4. Massifikasi Intervensi Akar Rumput dan Standarisasi Infrastruktur Rehabilitasi

Pada aspek pengurangan permintaan (demand reduction), program "Desa Bersinar" (Bersih Narkoba) yang digagas BNN harus direplikasi secara masif dan didukung oleh Dana Desa, sehingga masyarakat memiliki daya tangkal mandiri.

Selain itu, Kementerian Dalam Negeri dan Kementerian Kesehatan harus mewajibkan setiap Pemerintah Daerah (Provinsi/Kabupaten/Kota) untuk membangun panti rehabilitasi medis dan sosial yang terstandarisasi. Selama ini, fasilitas pemulihan masih sangat timpang dan terpusat, sehingga menyulitkan akses bagi korban penyalahgunaan yang berada di daerah pelosok.

Kesimpulan dan Harapan

"Kita mungkin tidak selalu bisa membangun masa depan untuk generasi muda kita, tetapi kita selalu bisa membangun generasi muda kita untuk masa depan." — Franklin D. Roosevelt
Menyambut Hari Anti Narkotika Internasional bukanlah sekadar mengenang sejarah kelam, melainkan merajut komitmen untuk hari esok. Visi Indonesia Emas 2045 hanya akan menjadi ilusi jika generasi yang akan mewarisinya dibiarkan terpuruk dalam jurang adiksi.

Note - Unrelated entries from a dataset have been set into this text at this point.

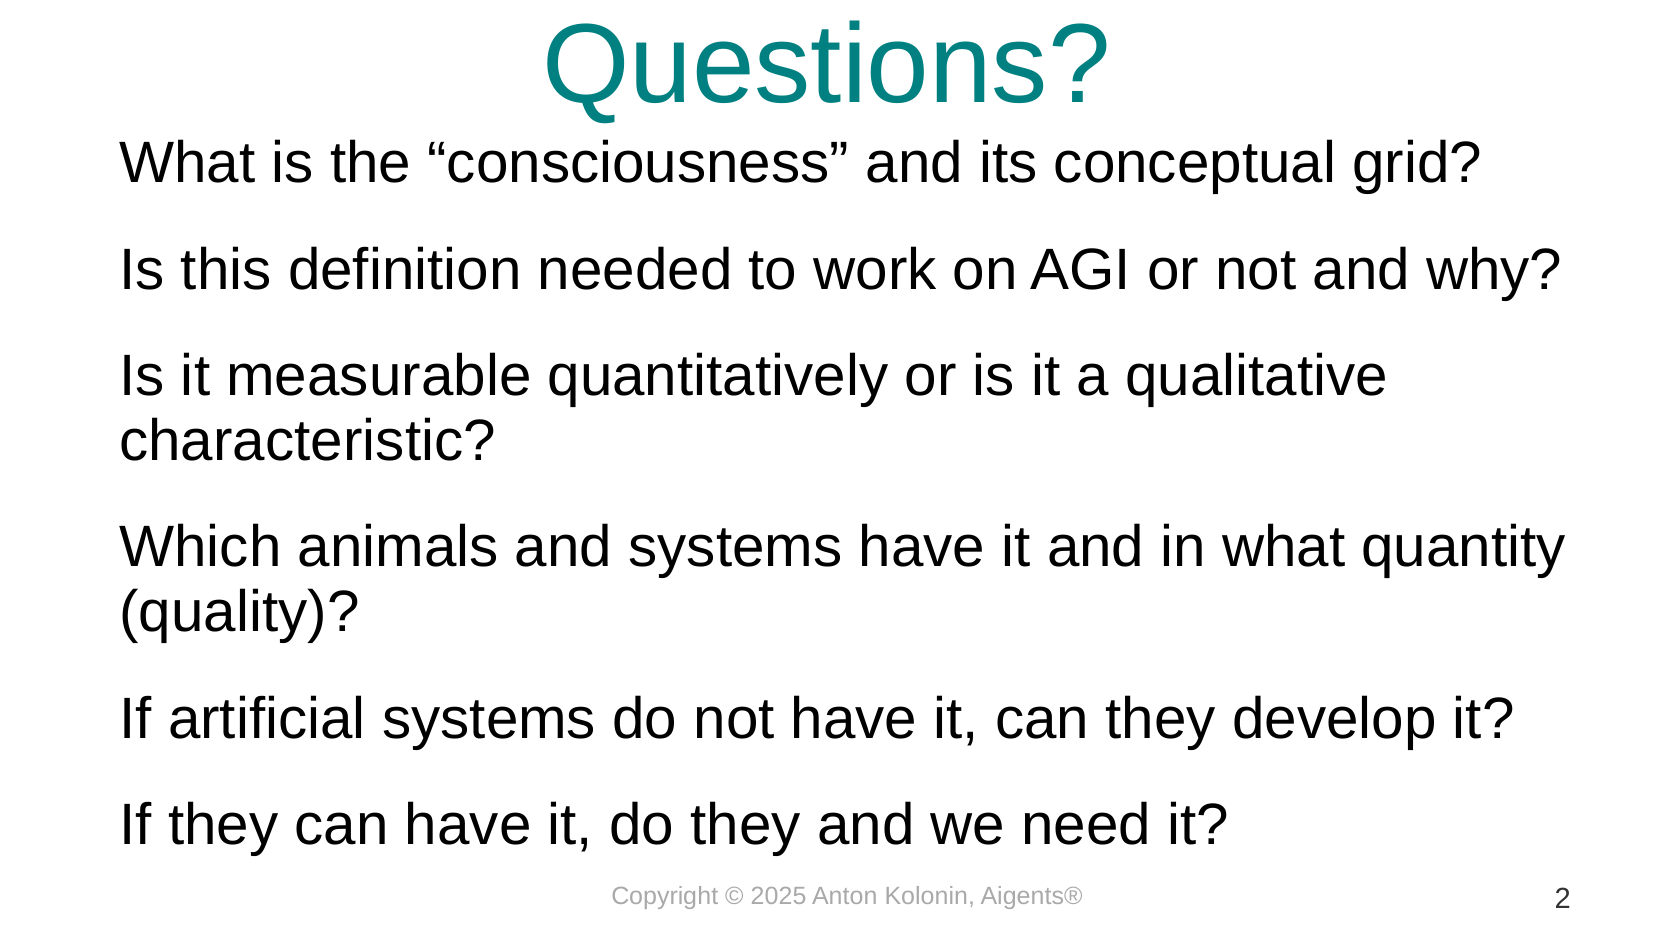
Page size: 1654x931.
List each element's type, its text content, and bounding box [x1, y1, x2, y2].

text_box Questions? [0, 5, 1654, 122]
text_box What is the “consciousness” and its conceptual grid? Is this definition needed to work on AGI or not and why? Is it measurable quantitatively or is it a qualitative characteristic? Which animals and systems have it and in what quantity (quality)? If artificial systems do not have it, can they develop it? If they can have it, do they and we need it? [104, 122, 1653, 844]
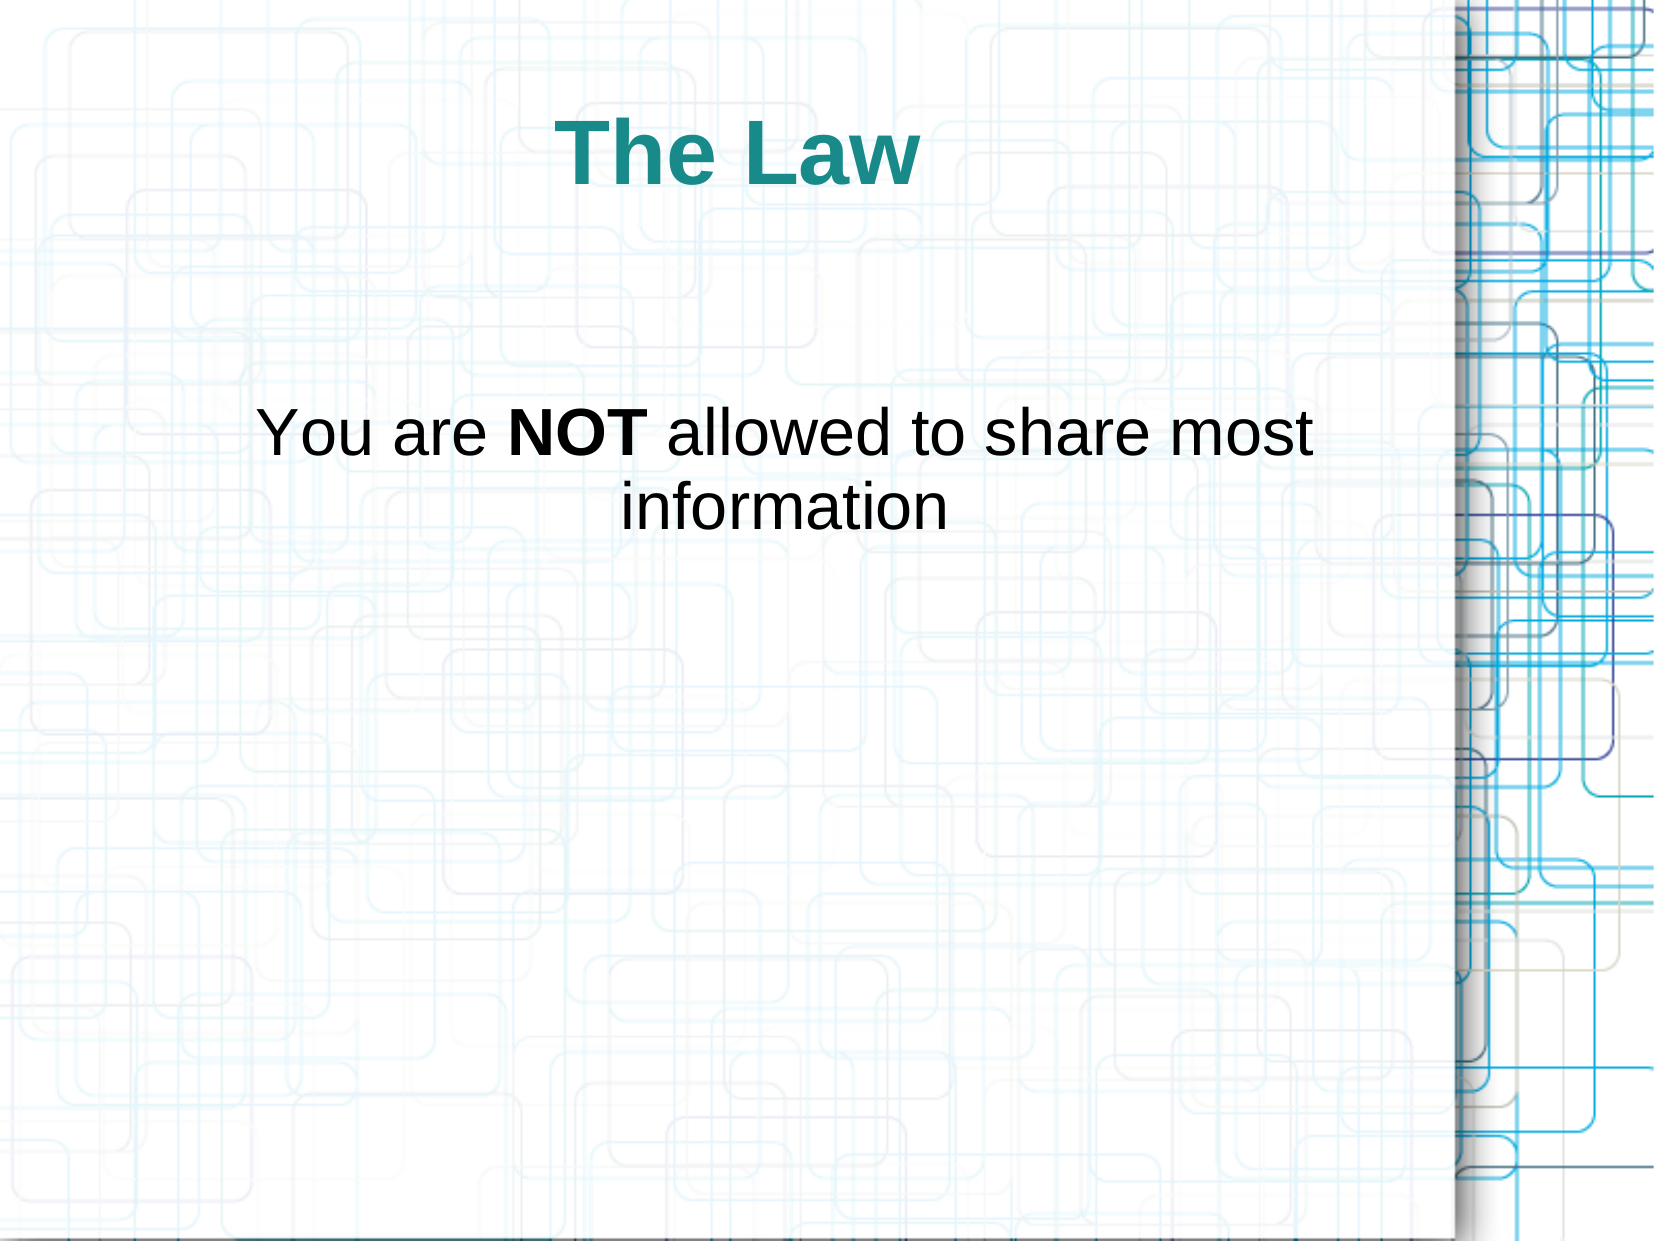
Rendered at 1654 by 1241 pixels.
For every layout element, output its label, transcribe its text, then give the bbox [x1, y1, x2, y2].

picture [0, 0, 1654, 1241]
list You are NOT allowed to share most information [82, 290, 1418, 1010]
title The Law [59, 49, 1418, 257]
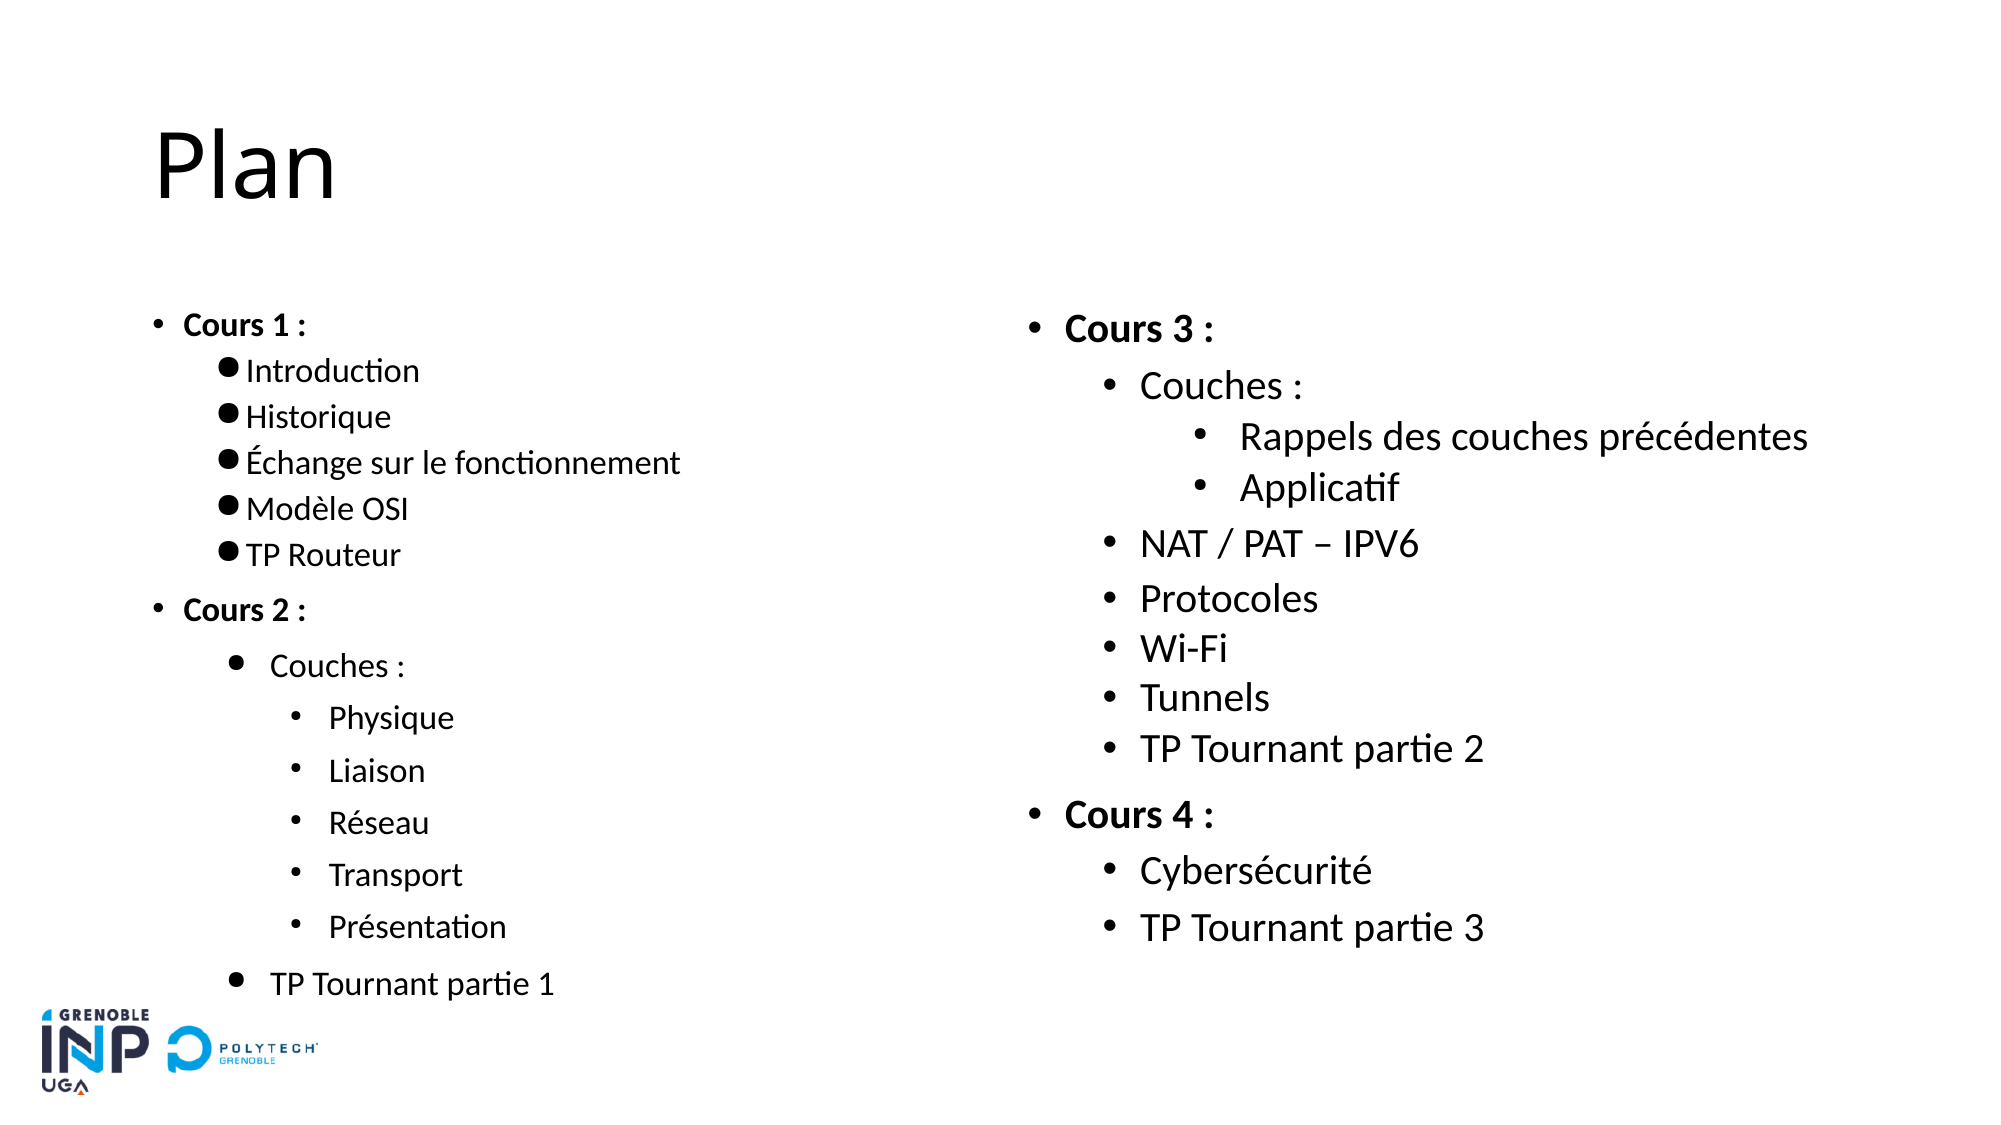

Oleh karena itu, menyelamatkan pecandu dengan keadilan restoratif dan membumihanguskan sindikat narkotika dengan supremasi hukum adalah investasi terbesar peradaban kita saat ini. Dengan napas Pancasila yang menjiwai setiap langkah penegakan hukum dan pelindungan sosial, mari kita tempa generasi muda Indonesia menjadi emas yang sesungguhnya, tangguh, berdaulat, dan bersih dari belenggu narkotika.